The amount of data that needs to be stored and processed is exploding. This is partly due to the increased automation with which data can be produced (more business processes are becoming digitized), the proliferation of sensors and data-producing devices, Web-scale interactions with customers, and government compliance demands along with strategic corporate initiatives requiring more historical data to be kept online for analysis. Today, many organizations need to load more than a terabyte of structured data per day into a data management system and have data warehouses more than a petabyte in size. This phenomenon is often referred to as “Big Data.”

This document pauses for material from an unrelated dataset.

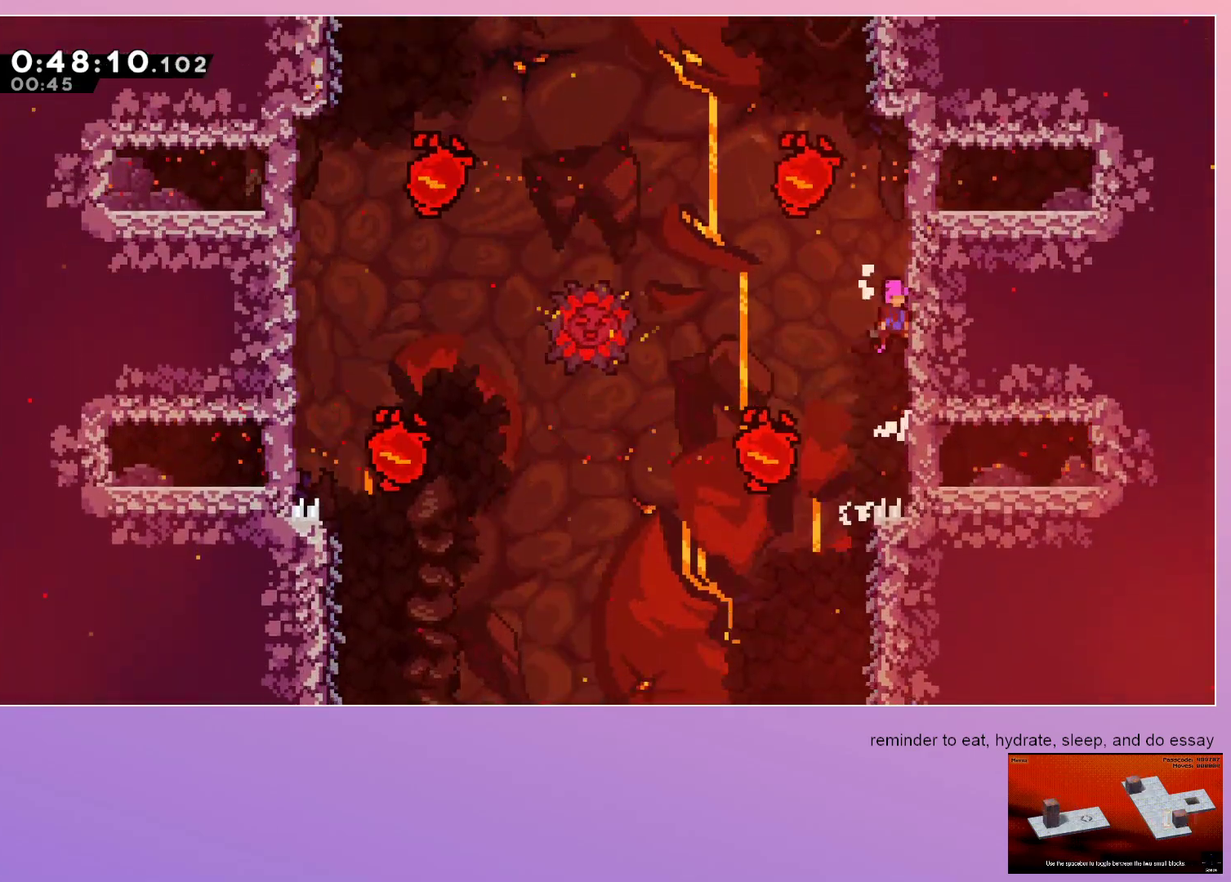
{"keys": ["grab", "jump", "right"], "events": [[183, "grab", "up"], [183, "right", "up"], [400, "grab", "down"], [400, "right", "down"]]}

Today, the most scalable database management systems that are typically used to handle the “Big Data” flood use a “shared-nothing” architecture, where data is partitioned across a potentially large cluster of cheap, independent commodity servers that are connected over a network. Queries and data processing jobs are sent to a single server in the cluster (depending on the particular implementation, this is either a “master node” or an arbitrary server in the cluster) which are optimized (when queries are expressed in declarative languages like SQL, there is more flexibility in the optimization process), and a plan generated for how the different machines in the cluster can execute the query or job in parallel. This plan is then distributed to the participating machines in the cluster, each of which process part of the query/job according to the plan.
The systems described by the above paragraph are often called “parallel database systems” or “massive parallel processing (MPP) database systems”. They achieve good performance by having each server involved in query processing running in parallel. This is typically achieved by leveraging the fact that data has been divided across the servers in advance of the processing. Therefore, each server can process the subset of the data that is stored locally. In some cases (such as filtering and local transformation operations), this processing can be done completely independently without the servers having to communicate. In other cases (such as aggregation and join operations), the servers need to communicate with each other over the network in order to complete the operation. In such a case, the optimizer that runs in advance of query/job execution makes an effort to create a plan that minimizes this network communication, since such communication can often become a bottleneck and limit the scalability of execution.
One important characteristic of these systems mentioned above is that planning and optimization is completed entirely in advance of query/job execution. This reduces the ability of such systems to adjust to unexpected events such as a server failure or server slow-down in the middle of query execution. In essence, these systems assume that failure is a rare enough event that queries and jobs can simply be restarted upon a server failure. Furthermore, they assume that it is possible to get homogenous or at least predictable performance across servers in the cluster, so that dynamic adjustment to “slowdown events” is unnecessary.
Unfortunately, while it is possible to get reasonably homogeneous or predictable performance across small numbers of machines (or “nodes”), it is nearly impossible to achieve this across hundreds or thousands of machines, even if each node runs on identical hardware or on an identically configured virtual machine. Part failures that do not cause complete node failure, but that result in degraded hardware performance, become more common at scale. Individual disk fragmentation and software configuration errors can also cause degraded performance on some nodes. Concurrent queries (or, in some cases, concurrent processes) further reduce the homogeneity of cluster performance. Furthermore, wild fluctuations in performance are common when running on virtual machines in cloud environments like Amazon EC2.
By doing query planning in advance, parallel database systems assign each node an amount of work to do based on the expected performance of that node. When running on small numbers of nodes, extreme outliers from expected performance are a rare event, and the lack of runtime task scheduling is not costly. At the scale of hundreds or thousands of nodes, extreme outliers are far more common, and query latency ends up being approximately equal to the time it takes these slow outliers to finish processing. Similarly, failures become statistically more common as the number of machines in the cluster increase, so the assumption that failures are a rare event becomes no longer valid.
Hence, as the size of the “Big Data” becomes larger, and more machines are needed in the shared-nothing cluster in order to process it, and parallel (MPP) database systems, using their current architecture, become increasingly poorly suited to handle these large scale processing tasks. One alternative is to use batch-processing systems such as Hadoop. While these systems are more fault tolerant and more adaptive than parallel database systems, their dynamic scheduling algorithms come at high overhead, leading to high job latencies (and hence the reputation of being “batch” systems rather than “real-time” systems).
Accordingly, what is needed is a parallel data processing system that combines fault tolerance, query adaptivity, and interactive query performance, and that overcomes the deficiencies of existing approaches.